ABSTRACT

The life of Polly Bemis, born Lalu Nathoy, formed the basis for Thousand Pieces of Gold, a biographical novel that was first published in 1981 and has since been translated into six languages and adapted for a feature-length film. 1 This essay explores the challenges I faced reconstructing her life for the novel and it examines subsequent discoveries. Polly Bemis, a woman of legendary status in Idaho frontier history, already had been featured in numerous magazine and newspaper articles. References to her also appeared in regional histories, a master's thesis, and a pioneer's unpublished memoir.

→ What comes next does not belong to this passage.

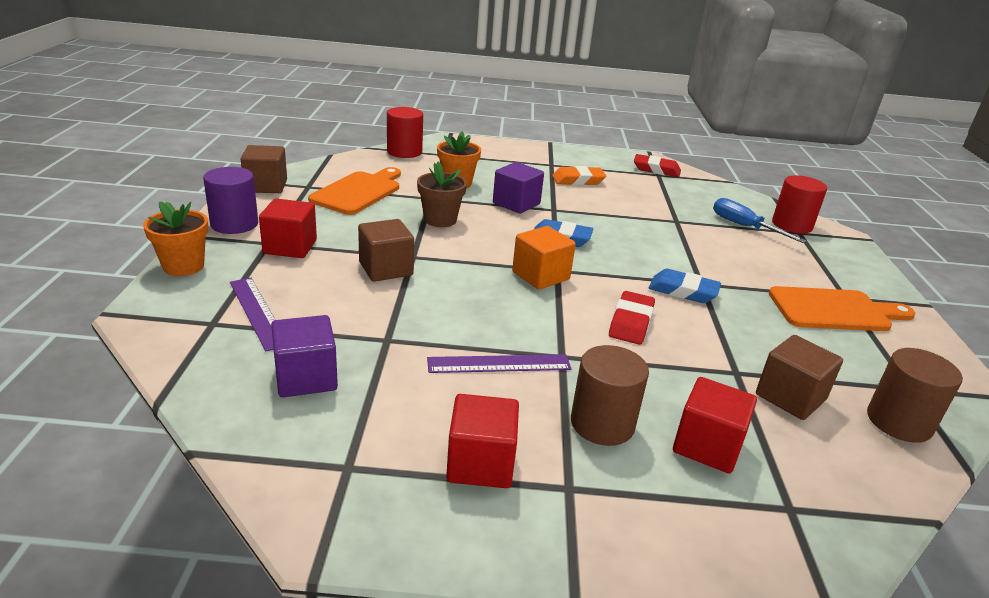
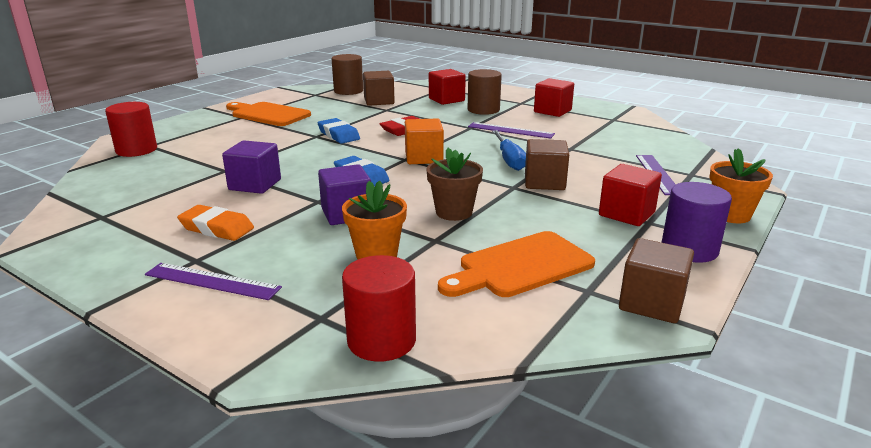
camera: 145 degrees left, 5 degrees down
(306, 378) = (627, 143): purple cube -> purple cube (255, 185)
(522, 158) = (212, 281): none -> purple ruler
(656, 170) = (84, 223): red eraser -> none
(744, 227) = (180, 156): blue screwdriver -> blue screwdriver (509, 160)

But conflicting claims and gaps of information, especially about her life in China, made piecing together an accurate biography for the novel difficult. Moreover, while books on Chinese history and culture yielded a wealth of information about village life, bandits, and the flora and fauna of nineteenth-century northern China; histories of Idaho, even those sympathetic to the Chinese, failed to include the Chinese viewpoint. And although interviews with white people who had known Polly were possible, one of the many long-range effects of the intense anti-Chinese violence and legislation that prevailed in nineteenth-century America was the complete absence of Chinese pioneers or their descendants in the Salmon River canyon and Warrens, Idaho. For Thousand Pieces of Gold, then, the life of Lalu Nathoy/Polly Bemis had to be reconstructed within these limitations.